Ce jour-là, il a prévu de filmer plusieurs scènes de la saison 2 de la série Wata Shida ("Six mois") avec son équipe, sous une chaleur écrasante et au rythme des appels à la prière d’une mosquée voisine.

La série raconte l’histoire d’une femme qui, pour fuir un mariage forcé, conclut un mariage blanc de six mois. Ce pacte se transforme rapidement en une intrigue mêlant amour, rivalités et querelles d’héritage.

L’un des acteurs principaux, Adam Garba, espère voir Wata Shida diffusée sur des plateformes de streaming afin de toucher la diaspora haoussa et un public international. Pour l’instant, la série est diffusée sur YouTube et une chaîne locale.

Les films nigérians sur les grandes plateformes telles que Netflix ou Prime Video viennent surtout du sud, des peuples yorubas et igbos, et le haoussa y est minoritaire.

"Ils ont plus de budget, plus d’équipements, plus de sponsors, plus d’investisseurs", explique M. Garba.

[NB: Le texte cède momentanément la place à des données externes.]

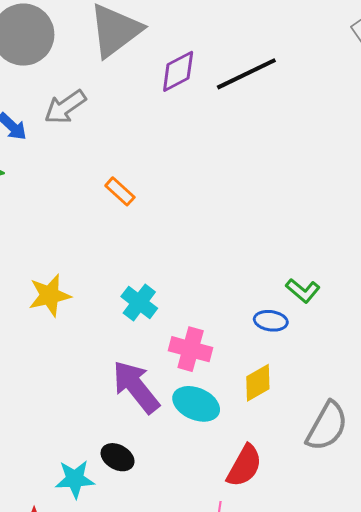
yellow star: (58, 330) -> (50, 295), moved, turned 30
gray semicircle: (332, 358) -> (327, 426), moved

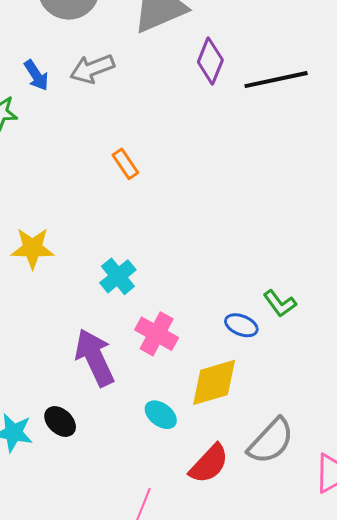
purple diamond: (178, 71) -> (210, 61), turned -54
yellow diamond: (258, 383) -> (214, 382), size x1.4
cyan ellipse: (196, 404) -> (161, 415), moved, size x0.7
red semicircle: (244, 466) -> (209, 464), moved

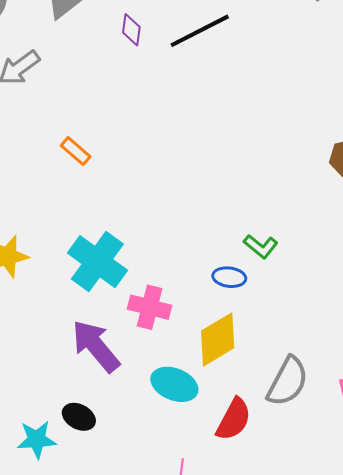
purple diamond: (210, 61) -> (131, 30), size x0.7
cyan cross: (118, 276) -> (97, 262), size x1.6
cyan ellipse: (161, 415) -> (174, 384), size x1.4

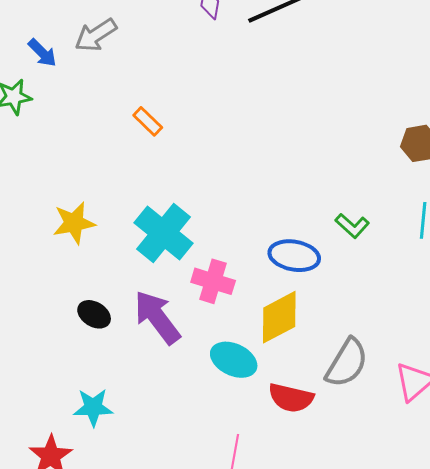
green L-shape: (261, 246) -> (352, 226), moved
blue ellipse: (229, 277) -> (294, 256), size x1.5
black ellipse: (79, 417) -> (94, 314), moved
red semicircle: (234, 419) -> (291, 398), turned 72

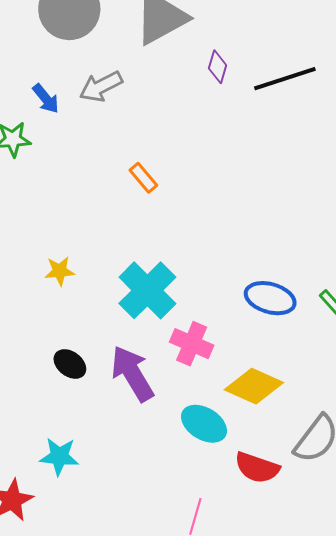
yellow star: (74, 223) -> (60, 271), size x0.7
blue ellipse: (294, 256) -> (270, 298), moved
yellow diamond: (279, 317) -> (254, 386), turned 46

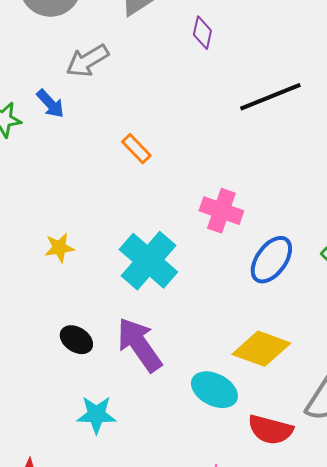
black line: (285, 79) -> (270, 97), moved
blue arrow: (46, 99) -> (50, 104), moved
blue ellipse: (270, 298) -> (271, 260), turned -66
pink cross: (192, 344) -> (221, 211), moved
cyan star: (59, 456) -> (96, 415), moved

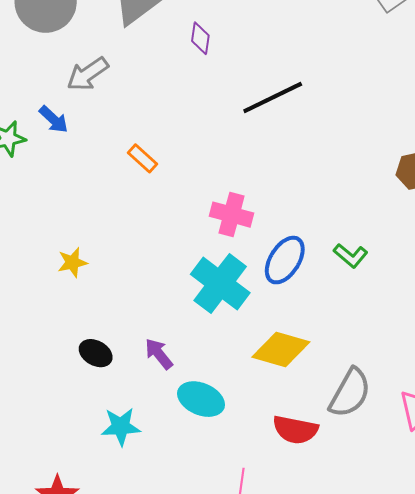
cyan cross: (148, 261) -> (220, 283), moved
purple arrow: (139, 345) -> (159, 354), size x0.6
cyan ellipse: (214, 390) -> (201, 399), moved

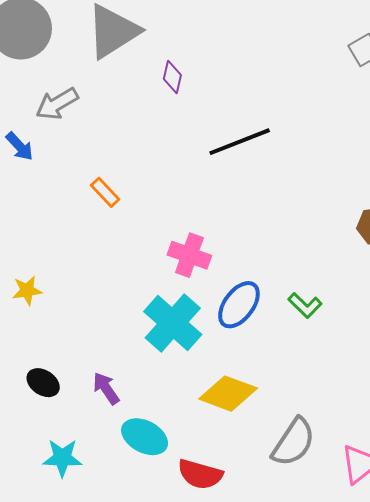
red semicircle: (295, 430) -> (200, 474), moved

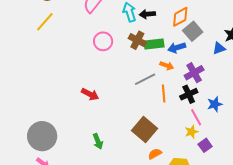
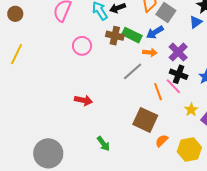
yellow line: (45, 22) -> (17, 54), moved
green rectangle: (154, 44) -> (132, 35), turned 48
orange line: (164, 93) -> (158, 92), moved
black cross: (189, 94) -> (179, 74), turned -30
pink line: (196, 117) -> (173, 86), moved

Lui souhaiterait que Kannywood bénéficie un jour des mêmes opportunités, malgré la barrière linguistique.

Plateforme de streaming 

Une plateforme de streaming locale, Arewaflix, a été créée récemment pour rassembler les productions du nord du Nigeria, à l'initiative d’Abdurrahman Muhammad Amart, patron d'une société de production nigériane.

Selon ce dernier, "cette plateforme offrira des opportunités non seulement aux films haoussas, mais également à ceux réalisés dans d’autres langues du nord du Nigeria", telles que le kanouri et le nupe .

Arewaflix prévoit d’ajouter des sous-titres en anglais, puis progressivement en français et en arabe.

Ce projet n’est pas le premier du genre. En 2019, Jamilu Abdussalam, promoteur immobilier et propriétaire d’une académie de football, avait fondé la plateforme Northflix, avant de la fermer en 2023.

"Nous avons investi des centaines de millions dans cette industrie et n’avons eu d’autre choix que d’abandonner", a déploré M. Abdussalam. Northflix comptait pourtant plus de 105.000 abonnés répartis dans plus de 100 pays. Il explique sa décision par un manque de formation et de rigueur des professionnels du secteur, ce qui a freiné le développement de la plateforme.

Pour Abba El-Mustapha, la sécurité reste un défi majeur pour les plateformes locales.

"Lorsqu’un film est accessible à une centaine de personnes sur une plateforme peu sécurisée, il peut rapidement être piraté et circuler partout", prévient-il.

Il estime aussi que Kannywood a besoin de meilleurs équipements et d’un soutien financier de l’État pour accéder aux grandes plateformes internationales.

Le réalisateur Umar Abdulmalik, alias Umr Jos ou "The Youngest", insiste aussi sur l’importance d’outils de production performants pour renforcer la narration.

À 41 ans, il veille à l’authenticité de ses histoires et espère que ses productions traverseront les frontières,  comme celles de Bollywood, le cinéma indien, "que beaucoup regardent à Kano sans comprendre l’anglais et l'hindi, car ils sont transportés par les émotions des personnages ".